**Exercise directions**: Copy the material below, swapping "Conventions" for "Notes" and leaving everything else as it is.

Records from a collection
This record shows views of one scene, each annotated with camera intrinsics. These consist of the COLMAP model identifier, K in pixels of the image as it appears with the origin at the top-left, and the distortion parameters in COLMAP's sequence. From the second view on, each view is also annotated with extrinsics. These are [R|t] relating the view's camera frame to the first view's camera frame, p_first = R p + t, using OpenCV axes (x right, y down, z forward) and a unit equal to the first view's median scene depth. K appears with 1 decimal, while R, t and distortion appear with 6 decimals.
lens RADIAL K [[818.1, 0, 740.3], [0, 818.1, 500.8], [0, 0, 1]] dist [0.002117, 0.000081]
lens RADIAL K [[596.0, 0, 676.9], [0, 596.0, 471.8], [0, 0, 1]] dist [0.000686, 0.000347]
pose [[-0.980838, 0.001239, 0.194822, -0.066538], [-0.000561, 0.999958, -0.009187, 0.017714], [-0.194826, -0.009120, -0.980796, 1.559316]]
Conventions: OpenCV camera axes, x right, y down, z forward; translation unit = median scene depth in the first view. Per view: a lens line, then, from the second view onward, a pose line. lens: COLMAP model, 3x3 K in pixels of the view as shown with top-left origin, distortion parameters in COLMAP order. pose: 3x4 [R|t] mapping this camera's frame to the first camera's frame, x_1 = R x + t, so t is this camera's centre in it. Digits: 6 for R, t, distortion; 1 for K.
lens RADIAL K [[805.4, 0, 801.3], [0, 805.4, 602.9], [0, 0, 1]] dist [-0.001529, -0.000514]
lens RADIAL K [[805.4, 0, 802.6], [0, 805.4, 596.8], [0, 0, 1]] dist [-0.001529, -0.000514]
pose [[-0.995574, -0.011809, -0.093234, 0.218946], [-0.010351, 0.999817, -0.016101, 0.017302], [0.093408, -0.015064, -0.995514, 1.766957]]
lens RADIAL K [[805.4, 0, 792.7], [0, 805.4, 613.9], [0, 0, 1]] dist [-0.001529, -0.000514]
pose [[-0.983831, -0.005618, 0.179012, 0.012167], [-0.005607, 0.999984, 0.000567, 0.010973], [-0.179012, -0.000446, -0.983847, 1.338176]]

**Completed exercise**:
This record shows views of one scene, each annotated with camera intrinsics. These consist of the COLMAP model identifier, K in pixels of the image as it appears with the origin at the top-left, and the distortion parameters in COLMAP's sequence. From the second view on, each view is also annotated with extrinsics. These are [R|t] relating the view's camera frame to the first view's camera frame, p_first = R p + t, using OpenCV axes (x right, y down, z forward) and a unit equal to the first view's median scene depth. K appears with 1 decimal, while R, t and distortion appear with 6 decimals.
lens RADIAL K [[818.1, 0, 740.3], [0, 818.1, 500.8], [0, 0, 1]] dist [0.002117, 0.000081]
lens RADIAL K [[596.0, 0, 676.9], [0, 596.0, 471.8], [0, 0, 1]] dist [0.000686, 0.000347]
pose [[-0.980838, 0.001239, 0.194822, -0.066538], [-0.000561, 0.999958, -0.009187, 0.017714], [-0.194826, -0.009120, -0.980796, 1.559316]]
Notes: OpenCV camera axes, x right, y down, z forward; translation unit = median scene depth in the first view. Per view: a lens line, then, from the second view onward, a pose line. lens: COLMAP model, 3x3 K in pixels of the view as shown with top-left origin, distortion parameters in COLMAP order. pose: 3x4 [R|t] mapping this camera's frame to the first camera's frame, x_1 = R x + t, so t is this camera's centre in it. Digits: 6 for R, t, distortion; 1 for K.
lens RADIAL K [[805.4, 0, 801.3], [0, 805.4, 602.9], [0, 0, 1]] dist [-0.001529, -0.000514]
lens RADIAL K [[805.4, 0, 802.6], [0, 805.4, 596.8], [0, 0, 1]] dist [-0.001529, -0.000514]
pose [[-0.995574, -0.011809, -0.093234, 0.218946], [-0.010351, 0.999817, -0.016101, 0.017302], [0.093408, -0.015064, -0.995514, 1.766957]]
lens RADIAL K [[805.4, 0, 792.7], [0, 805.4, 613.9], [0, 0, 1]] dist [-0.001529, -0.000514]
pose [[-0.983831, -0.005618, 0.179012, 0.012167], [-0.005607, 0.999984, 0.000567, 0.010973], [-0.179012, -0.000446, -0.983847, 1.338176]]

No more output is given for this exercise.